Malaparte writes about spilled guts of civilization, but in the manner less of a medic rushing to the scene than of a connoisseur savoring a spectacle. His waltz through the twentieth century combined an unabashed taste for strongmen with a keen interest in history’s losers. Malaparte himself was exacting in matters great and small. A puritan who abstained from coffee, bread, and spirits and watered down his Chianti, he spent three hours on his morning routine—which included shaving his chest and the backs of his hands and greasing his jet-black hair into place. In the late thirties, he bought a plot of land on a cliff on Capri and worked with a local mason to build a bunker-like house that is still regarded as a modernist masterpiece. He preferred dogs to people and claimed to speak their language; he tenderly examined battlefield corpses and translated Emily Dickinson. He moved between high society and low, with little interest in the middle. He knew how to hire a hit man and could spot a Hohenzollern at a glance. “An unrestrained social climber, excessively vain, and a chameleon-like snob,” the Communist leader Antonio Gramsci wrote of him, judging him “capable of any villainy.” The Italian Right, too, came to distrust him, suspecting that he was a fair-weather Fascist, ready to bolt when opportunity called. And so he did, in 1943, ingratiating himself with the U.S. Army after its landing in southern Italy. Nor was that the end of his transformations. The writer who once shared a sauna with Heinrich Himmler ended his days cozying up to Mao Zedong.

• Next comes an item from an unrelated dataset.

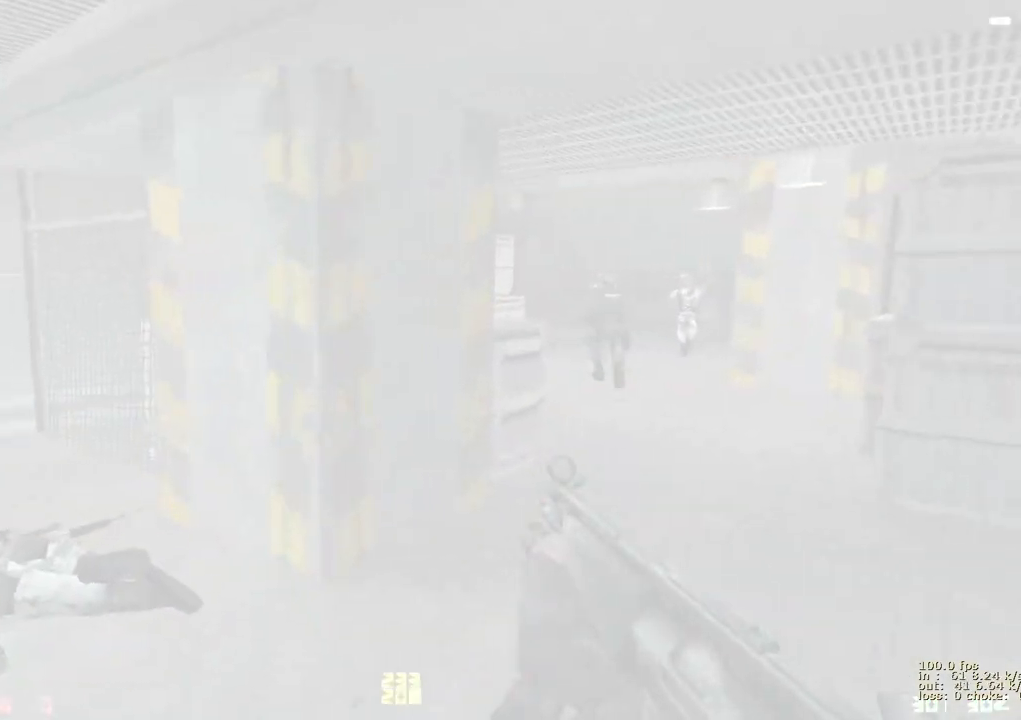
{"keys": ["d", "w"], "events": [[17, "d", "down"], [200, "a", "down"], [200, "d", "up"], [383, "a", "up"], [383, "d", "down"]]}
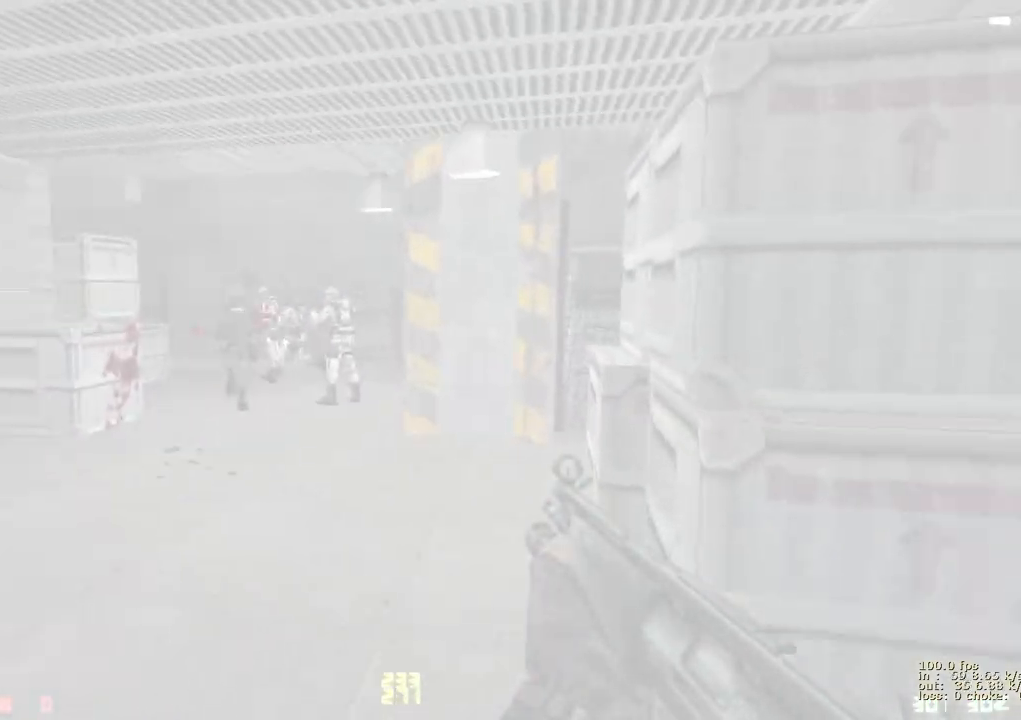
{"keys": ["w"], "events": [[33, "a", "down"], [33, "d", "up"], [167, "a", "up"], [167, "d", "down"], [300, "a", "down"], [350, "d", "up"], [350, "v", "down"], [400, "a", "up"], [500, "v", "up"]]}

In the decades since his death, in 1957, Malaparte has attracted a rogue’s gallery of admirers. Che Guevara and his wife studied a manual he wrote on coups d’etat, while the right-wing colonels who seized power in Greece in 1967 also looked to him for guidance. Milan Kundera credited Malaparte with reinventing the novel. The Polish chronicler Ryszard Kapuściński tried to do for the age of decolonization what Malaparte did for the Second World War, though without winning the same indulgence for fabrication. The great film editor Walter Murch became so taken with Malaparte that he learned Italian just to translate him, while the Czech astronomer Zdeňka Vávrová named an asteroid in his honor. Rather generous—given that Malaparte saw homosexuality as a kind of moral contagion—are the plaudits he earned from downtown New York writers like Edmund White and Gary Indiana, who marvel at the sheer transportive energy of his baroque, proto-camp prose. Their first encounters, like those of Malaparte’s other early American readers, came via pulpy Signet paperbacks in the nineteen-fifties.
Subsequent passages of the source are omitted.